APPENDIX 22
Memorandum by Jos Kerkvliet (H49)
1. I am a Consultant Clinical Psychologist
and Manager of the Community Brain Injury Team, which covers the
Medway Swale area in the North of Kent (population: 325,000).
My other responsibilities include working with patients with adjustment
difficulties in relation to chronic physical disabilities, like
MS. I have management responsibility for other Psychology staff
who work with Chronic Pain, and with amputations.
2. The Community Brain Injury Team has been
in existence since April 1996. It was purchased in response to
increases in the ECR budget of the Health Authority. The aim was
to prevent as many out-of-area referrals as possible, estimated
to be about seven every year. The ECR's were mostly people with
severe head injuries.
3. The team is small, the budget is about
£150K per year. Most staff are part-time. We have a neuro-physiotherapist,
an occupational therapist, a speech and language therapist, clinical
neuro-psychologist, an assistant and a secretary. We have input
from a doctor and the Consultant in Rehabilitation Medicine.
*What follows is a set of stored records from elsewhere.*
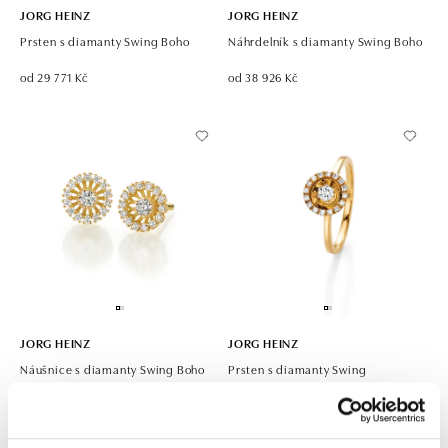
JORG HEINZ
JORG HEINZ
Prsten s diamanty Swing Boho
Náhrdelník s diamanty Swing Boho
od 29 771 Kč
od 38 926 Kč
JORG HEINZ
JORG HEINZ
Náušnice s diamanty Swing Boho
Prsten s diamanty Swing
od 43 614 Kč
od 53 672 Kč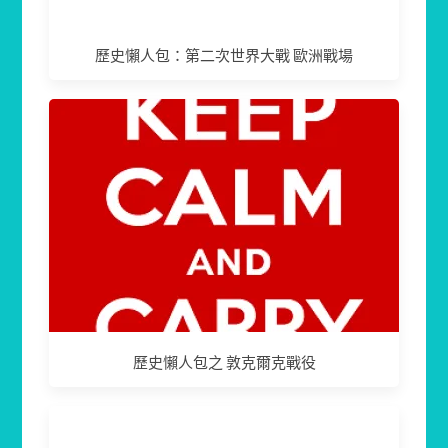
歷史懶人包：第二次世界大戰 歐洲戰場
歷史懶人包之 敦克爾克戰役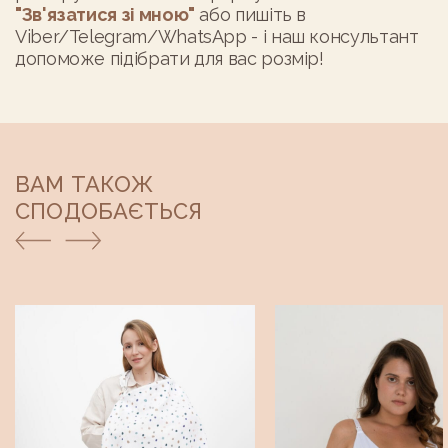
"Зв'язатися зі мною"
або пишіть в
Viber/Telegram/WhatsApp
- і наш консультант
допоможе підібрати для вас розмір!
ВАМ ТАКОЖ
СПОДОБАЄТЬСЯ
4. The team accepts referrals of patients
between the ages of 16 and 65 with head injuries, strokes and
other non-degenerative brain damage, like treated and stable tumours
or people with anoxic or toxic brain injury. Every year we deal
with about 50 appropriate referrals. Most of our patients are
between 40 and 65, and have had a stroke. Our most complicated
and time consuming patients are young people with traumatic brain
injuries, mostly under the age of 40. The latter also require
an intensive collaboration with Social Services Care Managers.
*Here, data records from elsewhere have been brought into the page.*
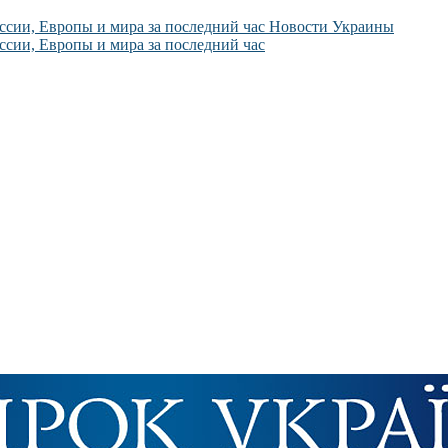
Новости Украины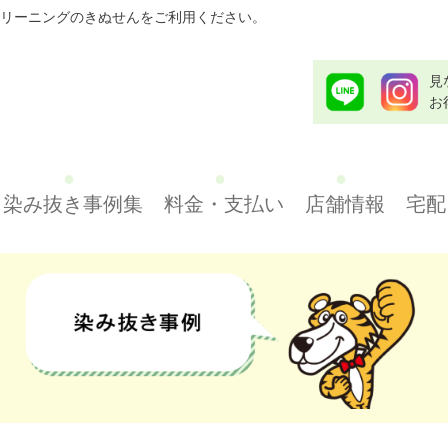
リーニングのきぬせんをご利用ください。
見
お
染み抜き事例集
料金・支払い
店舗情報
宅配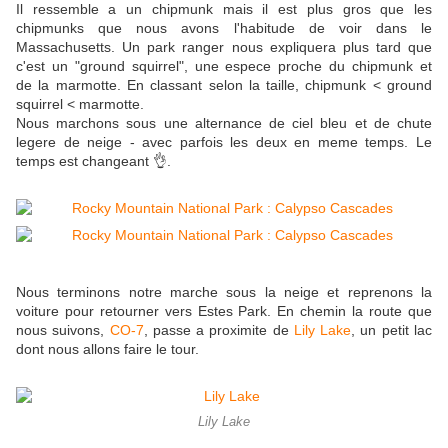
Il ressemble a un chipmunk mais il est plus gros que les
chipmunks que nous avons l'habitude de voir dans le
Massachusetts. Un park ranger nous expliquera plus tard que
c'est un "ground squirrel", une espece proche du chipmunk et
de la marmotte. En classant selon la taille, chipmunk < ground
squirrel < marmotte.
Nous marchons sous une alternance de ciel bleu et de chute
legere de neige - avec parfois les deux en meme temps. Le
temps est changeant 👌.
Nous terminons notre marche sous la neige et reprenons la
voiture pour retourner vers Estes Park. En chemin la route que
nous suivons,
CO-7
, passe a proximite de
Lily Lake
, un petit lac
dont nous allons faire le tour.
Lily Lake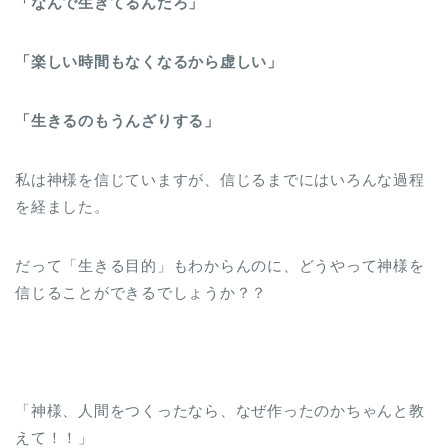
「なんで生きてるんだろ」
「楽しい時間もなくなるから虚しい」
「生きるのもうんざりする」
私は神様を信じていますが、信じるまでにはいろんな過程
を経ました。
だって「生きる目的」もわからんのに、どうやって神様を
信じることができるでしょうか？？
「神様、人間をつくったなら、なぜ作ったのかちゃんと教
えて！！」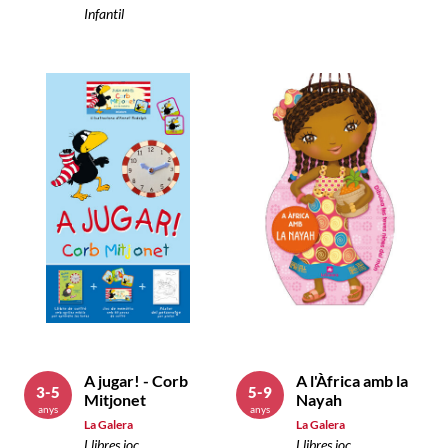
Infantil
A jugar! - Corb
A l'Àfrica amb la
3-5
5-9
Mitjonet
Nayah
anys
anys
La Galera
La Galera
Llibres joc
Llibres joc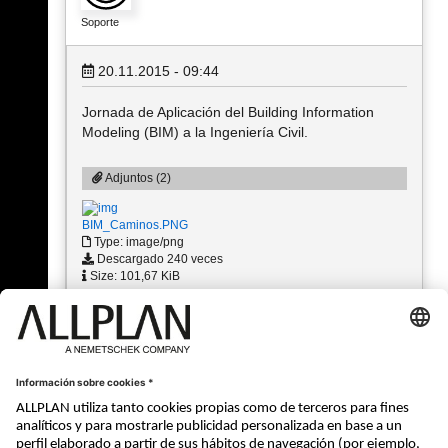
Soporte
20.11.2015 - 09:44
Jornada de Aplicación del Building Information
Modeling (BIM) a la Ingeniería Civil.
Adjuntos (2)
BIM_Caminos.PNG
Type: image/png
Descargado 240 veces
Size: 101,67 KiB
BIM_Caminos Agenda.PNG
Type: image/png
Descargado 252 veces
Size: 69,56 KiB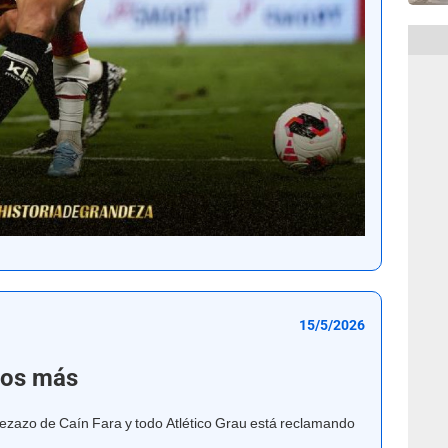
15/5/2026
tos más
abezazo de Caín Fara y todo Atlético Grau está reclamando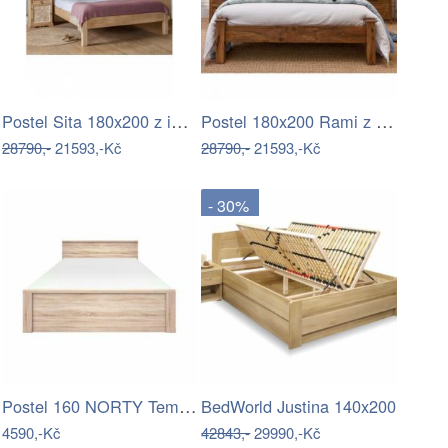
Postel Sita 180x200 z indického masivu…
Postel 180x200 Rami z indického masivu…
28790,-
21593,-Kč
28790,-
21593,-Kč
- 30%
Postel 160 NORTY Tempo Kondela
BedWorld Justina 140x200
4590,-Kč
42843,-
29990,-Kč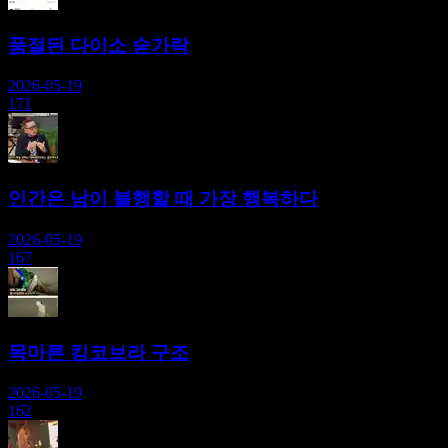
품절된 다이소 숟가락
2026-05-19
171
인간은 남이 불행할 때 가장 행복하다
2026-05-19
167
목마른 킹코브라 구조
2026-05-19
162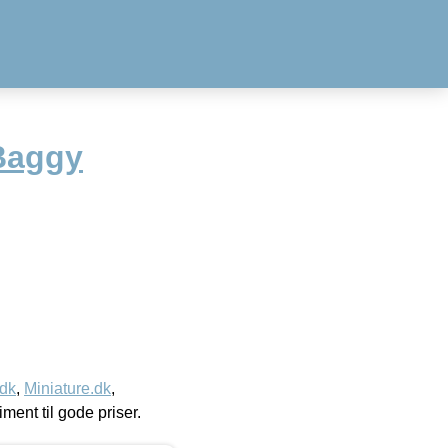
Baggy
.dk
,
Miniature.dk
,
timent til gode priser.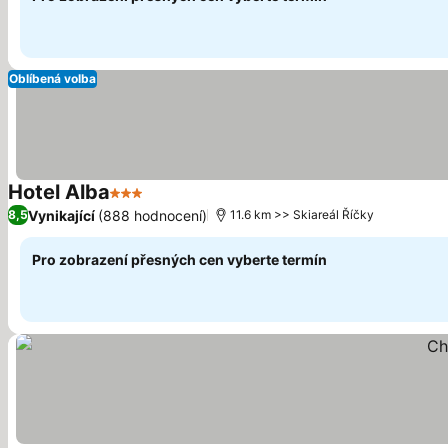
Oblíbená volba
Hotel Alba
3 Počet hvězdiček
Vynikající
(888 hodnocení)
8,5
11.6 km >> Skiareál Říčky
Pro zobrazení přesných cen vyberte termín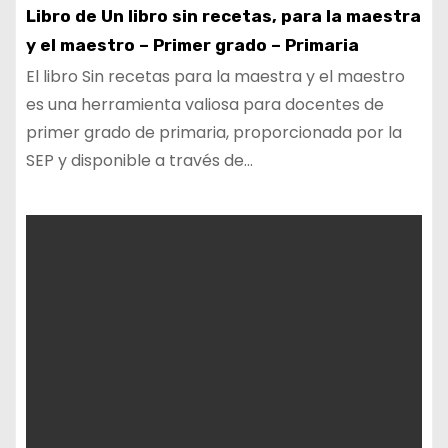
Libro de Un libro sin recetas, para la maestra
y el maestro – Primer grado – Primaria
El libro Sin recetas para la maestra y el maestro
es una herramienta valiosa para docentes de
primer grado de primaria, proporcionada por la
SEP y disponible a través de…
Our involvement with the traumatic brain injury patients often
stretches into years.
5. We have often been able to support our
Health Authority in monitoring patients who have needed out of
area treatment in specialist centres. With our expertise we have
been able to advise them on appropriate length of stay and available
resources on return back to our local community. We have been
funded by the Health Authority to provide some treatment, but
mostly teaching to staff in local Nursing Homes, which look after
patients with severe head injuries. These people are often considered
to be in a Vegetative State, although we believe Low Awareness
state is a more appropriate term to use.
6. From our experiences we draw some of
the following conclusions about our own service.
Strengths: (a) We provide a local service,
easily accessible for patients and their families, also after
entitial discharge we can become re-involved when needed.
(b) The team sees a variety of patients,
which keeps the work interesting and burn out for staff low.
(c) Our involvement with patients with traumatic
head injuries can be very long term allowing us to progress with
them to new levels of independence and accommodate life changes
in their families.
(d) Personality changes take a long time
to adjust to, particularly for relatives (partners and children)
and our long-term commitment has helped to keep families together.
Weaknesses: (a) We do not see children.
(b) Eldery people with head injures are not
seen by us.
(c) Other neurological conditions, which
would benefit from the same multidisciplinary goal setting approach,
are relatively neglected. A model of good practice in one area
does not automatically lead to good practice in a closely related
other area.
(d) There are no day facilities in our area.
7. We would like to make the following recommendations:
A. People with head injuries rely heavily
upon good working relationships between Health and Social Services.
They often need carers from Care Agencies. Our experience is that
we keep training carers in the specific needs of this client group,
but the turn over of staff in these agencies is enormous. We would
benefit from an opportunity to tie carers to this client group
and have less wastage of training efforts. Despite excellent relationships
with our Care Manager colleagues, we have not managed to find
our way through the rules and regulations surrounding the employment
of Carers through Care Agencies.
B. Similarly, our efforts in training nursing
staff in Nursing Homes are often lost through staff turn over.
The problem here seems to be more that Nursing Homes are sometimes
very business orientated, and staff get disheartened by the lack
of resources available for this patient group. Registration of
Nursing Homes is powerless to change the conditions in the homes
in a fundamental way. In our opinion they need more and more powerful
tools to intervene in these homes.
C. People with head injuries often experience
crisis in their personal lives, early on, in the first two years,
of their rehabilitation. They may not require Residential or Nursing
Home care, because socially they can be appropriate with relative
strangers and they do not require physical care. In their intimate
relationships, however they may be impulsive and perseverative,
leading to enormous stress and the risk of marital break up. We
would like to see initiatives to enable the creation of Foster
Families, where people with these personality changes can have
a period of refuge and the family of origin can have a breathing
space. Social Services and the Voluntary sector could be actively
encouraged to explore this option. A team like ours could provide
the training for the Foster Families to be and help with selection.